§ **Requirement**
Word for word, restate the entries below, but exclude the images.
+ + + +
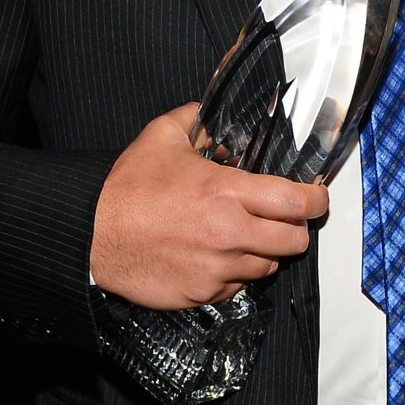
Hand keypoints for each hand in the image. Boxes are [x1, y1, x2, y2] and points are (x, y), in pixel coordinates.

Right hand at [90, 102, 329, 308]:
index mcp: (226, 192)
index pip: (297, 202)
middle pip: (294, 241)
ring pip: (268, 266)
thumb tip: (217, 111)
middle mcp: (229, 234)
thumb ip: (198, 119)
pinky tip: (216, 257)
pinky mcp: (201, 293)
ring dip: (263, 252)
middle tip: (281, 219)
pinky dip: (234, 274)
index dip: (315, 199)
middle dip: (294, 228)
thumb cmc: (126, 188)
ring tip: (242, 237)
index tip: (315, 196)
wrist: (90, 234)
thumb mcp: (163, 136)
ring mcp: (217, 269)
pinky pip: (237, 287)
+ + + +
§ **Your response**
Hand keypoints for each hand in the image. Boxes are [x1, y1, x2, y2] and points are (x, y), in pixel coordinates.

Right hand at [90, 102, 329, 308]:
index mcp: (226, 192)
index pip: (297, 202)
middle pip: (294, 241)
ring pip: (268, 266)
thumb tip: (217, 111)
middle mcp: (229, 234)
thumb ip: (198, 119)
pinky tip: (216, 257)
pinky mcp: (201, 293)
ring dip: (263, 252)
middle tip: (281, 219)
pinky dip: (234, 274)
index dip: (315, 199)
middle dip: (294, 228)
thumb cmc: (126, 188)
ring tip: (242, 237)
index tip: (315, 196)
wrist: (90, 234)
thumb mcp: (163, 136)
ring mcp: (217, 269)
pinky pip: (237, 287)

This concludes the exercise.